Coaches and trainers face many challenges in communicating with a horse but it’s just as important to get the message across to the rider, writes Pauline Brimson.

If you observe and listen to a group of western coaches chatting about their sport, you will notice that each one has their own favourite method of coaching particular exercises be it lope over poles, transitions or reining manoeuvres. None of them are necessarily wrong, as long as the correct technical model is achieved (and the health and welfare of horse and rider is considered) but it does highlight that we are all individuals with our own preferences. Why then should a coach assume that every rider who comes to them for instruction should prefer to learn the coach’s way?

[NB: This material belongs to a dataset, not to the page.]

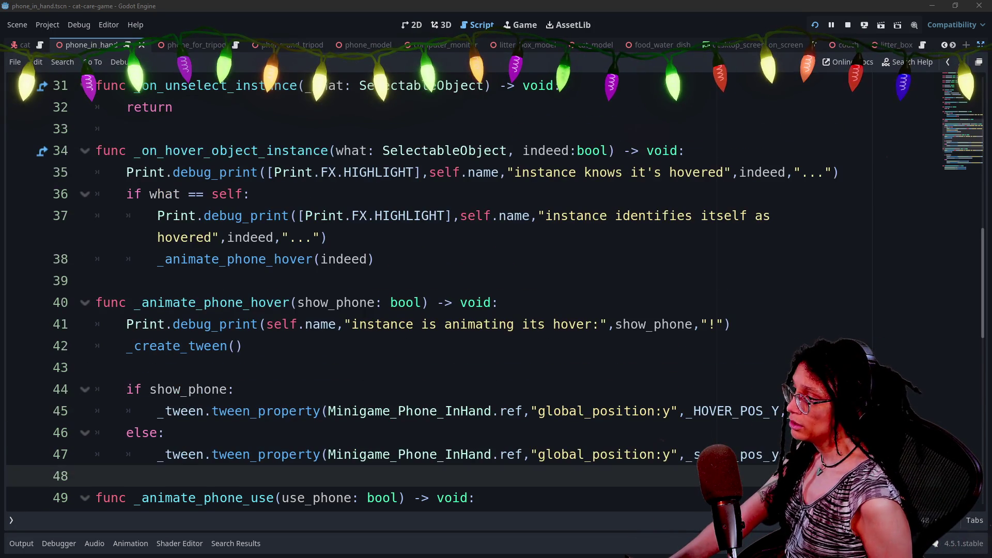
{"action": "scroll", "coordinate": [495, 318], "scroll_direction": "down", "scroll_amount": 1}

finding-way - horses in a field

Whether you are a coach or a rider, there will always be some people who you get along with better than others. However, as a coach it is our responsibility to ensure that we provide the same opportunity to learn for every person who asks us for instruction. If you find yourself repeating the same command more than three times, then you can be pretty sure that the message has not got through, and repeating the same thing another three times even louder is not going to have the desired effect either!

finding-way

Time to change tactics

If the words themselves haven’t communicated the information to the rider, why not try a visual demonstration? Your coach loping around over poles on foot can often have the desired effect. Still not working? Well, try turning to most riders’ favourite sense of all – feel. My old dressage master used to say, ‘You can’t teach feel, but you can put a rider in the most optimum place to feel it for themselves.’ I think the key message in that statement is ‘feel it for themselves.’

Our most enduring lessons are often those where we have made our own mistakes. I remember as a child putting my finger in the cigarette lighter as I didn’t believe it could get as hot as my mum said – needless to say I didn’t do it again!

So, to all those riders out there who think they are just thick or will never get it, look for another way of understanding the exercise. Walk, jog or lope it yourself on foot, draw it on a piece of paper or beg a ride on a horse that can already do the exercise you are struggling with. And, to us coaches – remember how we have to train our horses. We cannot teach a horse to speak English, so we have to learn to speak horse. If we are this smart and adaptable with our horses, then it stands to reason we can apply the same thought and logic to our riders, and if one way doesn’t work, let’s find another one that does!